+++ Passage shown
The 'Vermont Dividend Boost'

When I worried that my mom would get bored in her retirement... I turned her onto the "Vermont Dividend Boost."

When my mom was in her early 70s, she'd been divorced from my father for 20 years and her own mother had recently passed. It would often bother me to know my mom was alone for most of the day.

She also inherited an investing portfolio from her mom. So to help her find something to do – and to make sure her mind stayed sharp – I started to teach her my strategies.

I always preach to keep learning, even later in life... So I took nearly everything from my time at Goldman Sachs and on Wall Street and brought it to my mom's house.

I gave her the full crash course in investing. I taught her about zero-coupon bonds, interest rates, yields, different kinds of stocks, you name it. It was great bonding for us. And my mom genuinely took an interest in it.

She took her inheritance and turned it into a diversified portfolio of bonds, cash, dividend-paying stocks, and more.

One stock that my mom took a liking to was Johnson & Johnson (JNJ). At the time, Johnson & Johnson was one of the biggest companies in the world. It was one of my favorites, too.

Johnson & Johnson was growing its sales, was expanding into new medical markets, and, most importantly, knew how to treat shareholders well. Every single year, management would increase its annual dividend payment. (Today, the company boasts more than 60 years of consecutive dividend increases.)

My mother owned a lot of Johnson & Johnson stock. She told me it was a stock she wanted to hold for a long time.
++++++
+++ Dataset records
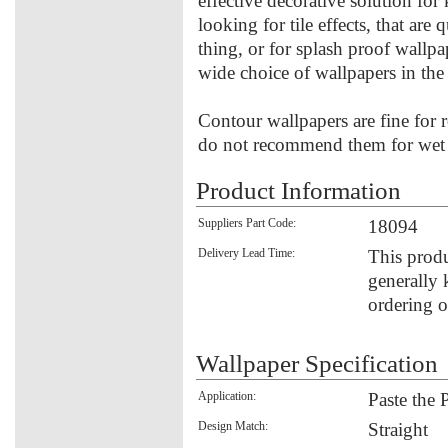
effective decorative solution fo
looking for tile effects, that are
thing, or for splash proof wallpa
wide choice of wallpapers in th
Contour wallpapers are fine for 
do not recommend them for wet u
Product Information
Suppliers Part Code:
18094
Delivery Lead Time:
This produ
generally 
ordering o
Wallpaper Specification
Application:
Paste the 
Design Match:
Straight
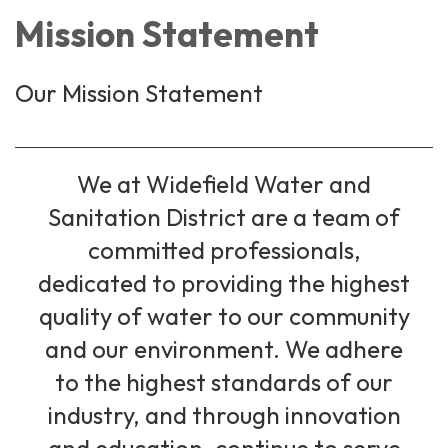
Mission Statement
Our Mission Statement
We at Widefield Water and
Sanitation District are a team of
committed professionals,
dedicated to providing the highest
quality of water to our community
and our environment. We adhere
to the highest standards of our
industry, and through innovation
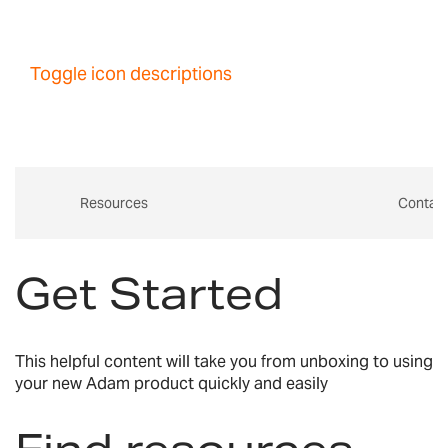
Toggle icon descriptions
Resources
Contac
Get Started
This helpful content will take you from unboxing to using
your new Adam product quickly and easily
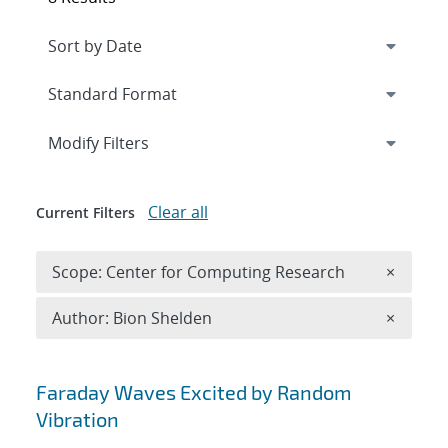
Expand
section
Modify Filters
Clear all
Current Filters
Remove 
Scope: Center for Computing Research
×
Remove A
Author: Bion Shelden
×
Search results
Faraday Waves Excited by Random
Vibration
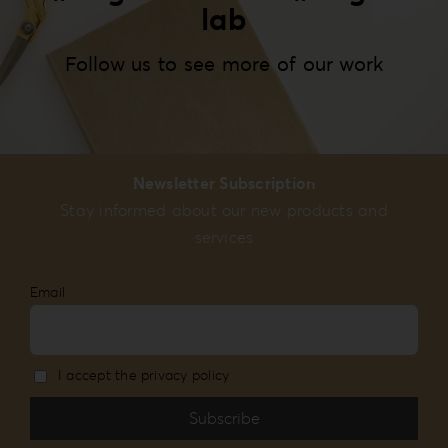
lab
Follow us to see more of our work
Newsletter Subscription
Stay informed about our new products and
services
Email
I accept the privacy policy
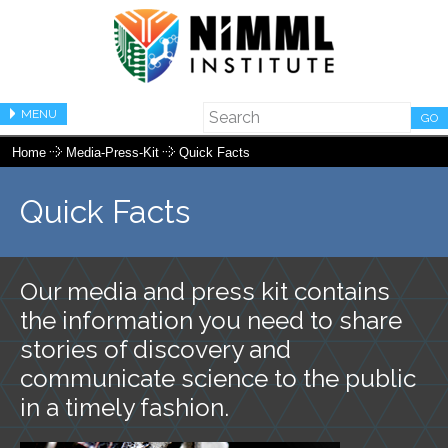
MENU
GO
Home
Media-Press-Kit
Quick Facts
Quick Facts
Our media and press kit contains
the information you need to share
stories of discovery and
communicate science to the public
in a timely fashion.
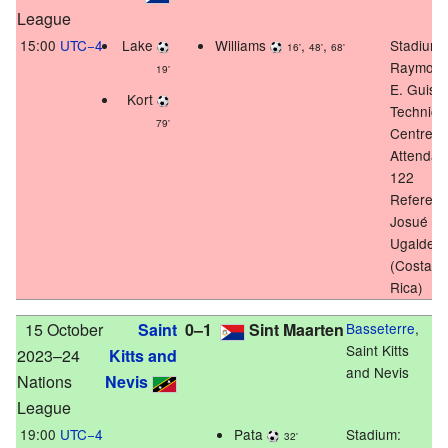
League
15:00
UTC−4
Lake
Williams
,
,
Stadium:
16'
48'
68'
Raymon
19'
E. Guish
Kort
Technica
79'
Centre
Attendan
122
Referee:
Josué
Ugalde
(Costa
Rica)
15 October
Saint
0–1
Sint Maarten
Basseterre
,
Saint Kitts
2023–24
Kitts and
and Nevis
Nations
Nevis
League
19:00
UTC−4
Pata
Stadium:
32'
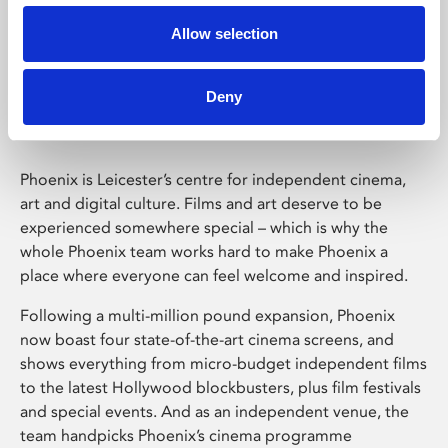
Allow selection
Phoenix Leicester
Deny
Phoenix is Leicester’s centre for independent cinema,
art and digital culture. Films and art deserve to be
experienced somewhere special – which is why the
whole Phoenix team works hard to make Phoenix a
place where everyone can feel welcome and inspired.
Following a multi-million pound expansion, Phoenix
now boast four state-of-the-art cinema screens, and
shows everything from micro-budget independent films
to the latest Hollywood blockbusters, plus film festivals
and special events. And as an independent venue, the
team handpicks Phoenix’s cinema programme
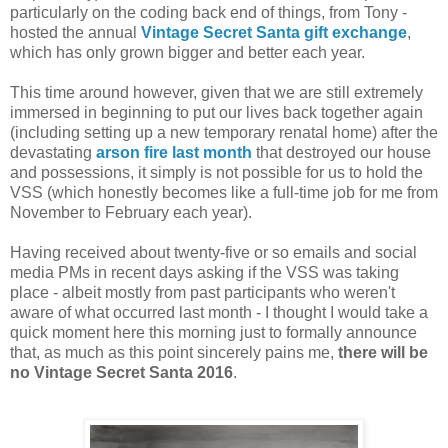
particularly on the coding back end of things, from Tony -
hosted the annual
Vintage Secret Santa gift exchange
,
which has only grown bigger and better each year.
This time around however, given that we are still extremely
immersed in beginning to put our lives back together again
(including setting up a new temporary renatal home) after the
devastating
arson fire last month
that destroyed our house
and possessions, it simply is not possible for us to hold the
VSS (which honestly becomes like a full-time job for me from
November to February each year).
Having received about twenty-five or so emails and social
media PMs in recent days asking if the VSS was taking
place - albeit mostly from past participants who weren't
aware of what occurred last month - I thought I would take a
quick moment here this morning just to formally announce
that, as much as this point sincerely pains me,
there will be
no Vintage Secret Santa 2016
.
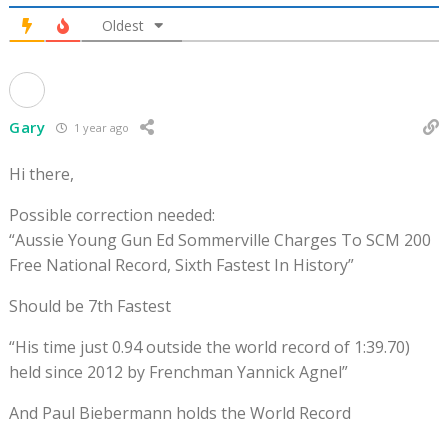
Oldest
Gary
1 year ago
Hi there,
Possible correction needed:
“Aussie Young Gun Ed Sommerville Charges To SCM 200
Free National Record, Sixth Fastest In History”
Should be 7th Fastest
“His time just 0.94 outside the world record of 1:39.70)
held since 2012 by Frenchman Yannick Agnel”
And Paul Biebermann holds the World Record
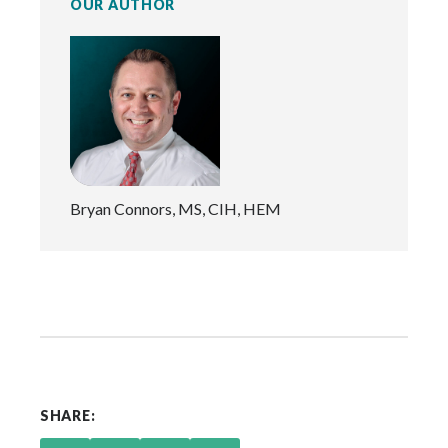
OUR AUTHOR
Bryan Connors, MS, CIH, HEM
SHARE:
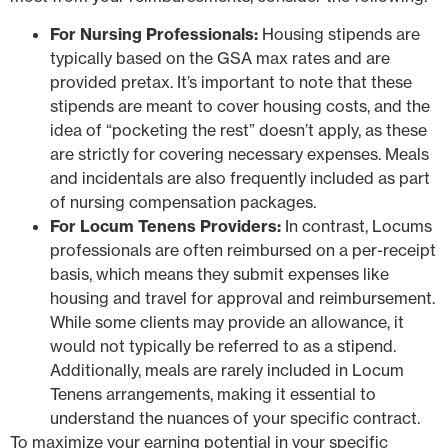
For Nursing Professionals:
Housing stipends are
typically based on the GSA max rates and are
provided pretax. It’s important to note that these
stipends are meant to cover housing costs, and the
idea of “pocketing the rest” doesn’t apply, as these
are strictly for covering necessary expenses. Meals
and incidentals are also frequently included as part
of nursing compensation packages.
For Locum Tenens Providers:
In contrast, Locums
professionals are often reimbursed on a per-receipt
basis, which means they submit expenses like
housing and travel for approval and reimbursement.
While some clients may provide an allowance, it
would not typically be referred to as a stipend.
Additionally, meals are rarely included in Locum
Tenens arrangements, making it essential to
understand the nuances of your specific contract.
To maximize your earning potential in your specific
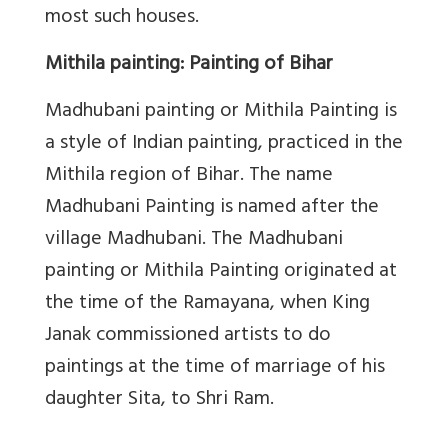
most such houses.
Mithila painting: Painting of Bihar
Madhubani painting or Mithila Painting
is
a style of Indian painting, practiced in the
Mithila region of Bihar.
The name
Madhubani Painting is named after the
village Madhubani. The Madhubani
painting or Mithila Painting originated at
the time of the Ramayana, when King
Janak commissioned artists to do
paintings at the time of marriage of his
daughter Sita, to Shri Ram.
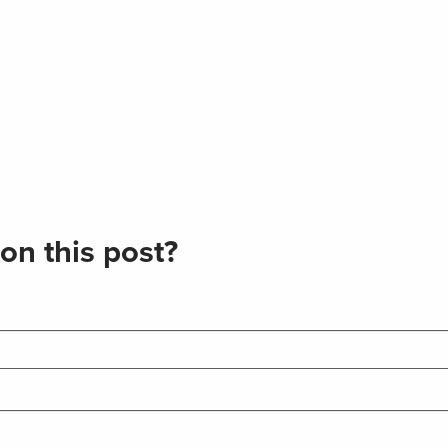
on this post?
++++++
+++ Dataset records
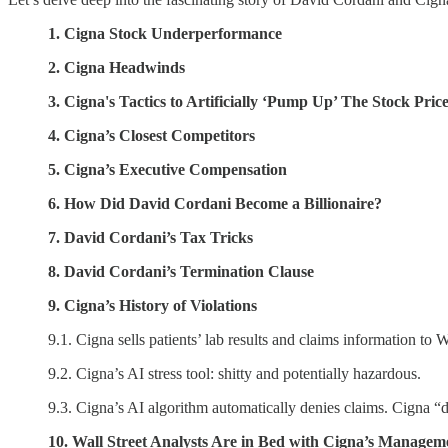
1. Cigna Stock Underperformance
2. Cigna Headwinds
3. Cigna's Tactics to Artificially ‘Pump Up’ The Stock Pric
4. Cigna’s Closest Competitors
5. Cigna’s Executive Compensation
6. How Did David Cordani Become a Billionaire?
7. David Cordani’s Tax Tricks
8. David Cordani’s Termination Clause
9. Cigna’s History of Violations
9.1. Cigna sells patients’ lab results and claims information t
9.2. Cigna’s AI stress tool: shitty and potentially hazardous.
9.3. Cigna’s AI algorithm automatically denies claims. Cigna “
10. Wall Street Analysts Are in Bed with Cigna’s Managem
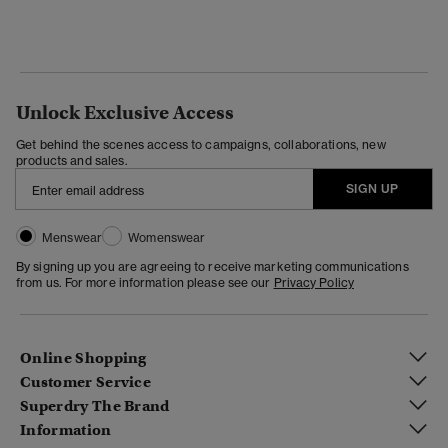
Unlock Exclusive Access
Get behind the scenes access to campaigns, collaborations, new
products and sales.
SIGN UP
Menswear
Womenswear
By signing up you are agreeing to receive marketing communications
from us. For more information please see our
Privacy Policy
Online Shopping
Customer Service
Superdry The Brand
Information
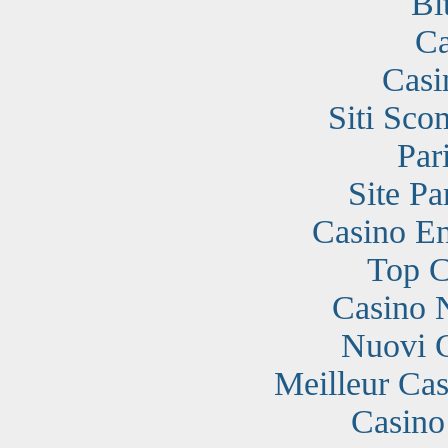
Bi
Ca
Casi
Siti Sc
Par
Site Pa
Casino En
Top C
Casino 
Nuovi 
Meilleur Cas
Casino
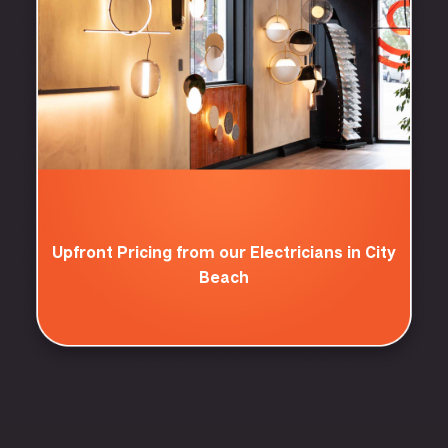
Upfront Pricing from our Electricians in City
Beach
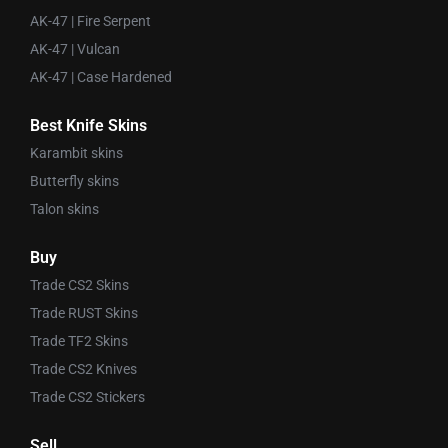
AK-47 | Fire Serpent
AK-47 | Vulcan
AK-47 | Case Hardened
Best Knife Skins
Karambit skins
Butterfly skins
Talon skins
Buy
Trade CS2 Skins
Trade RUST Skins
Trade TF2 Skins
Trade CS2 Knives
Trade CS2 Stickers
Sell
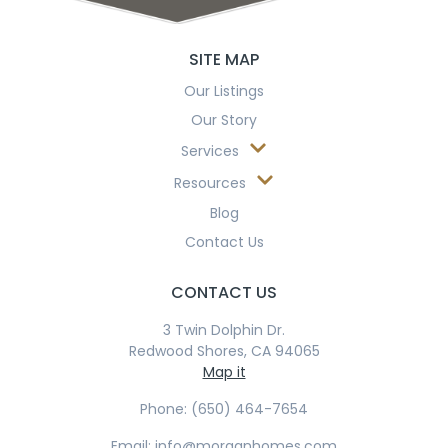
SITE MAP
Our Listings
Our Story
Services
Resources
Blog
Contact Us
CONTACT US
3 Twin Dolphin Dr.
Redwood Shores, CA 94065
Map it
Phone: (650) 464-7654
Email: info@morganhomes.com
++++++
* What you have to do *
Answer these questions about the "Vermont Dividend Boost" passage:
1. For how many years had the mother been divorced when she was in her early 70s?
2. At which firm did the writer work before bringing those strategies to the mother's house?
3. How many years of consecutive dividend increases does Johnson & Johnson now claim?

* Your solution *
1. 20 years
2. Goldman Sachs
3. More than 60 years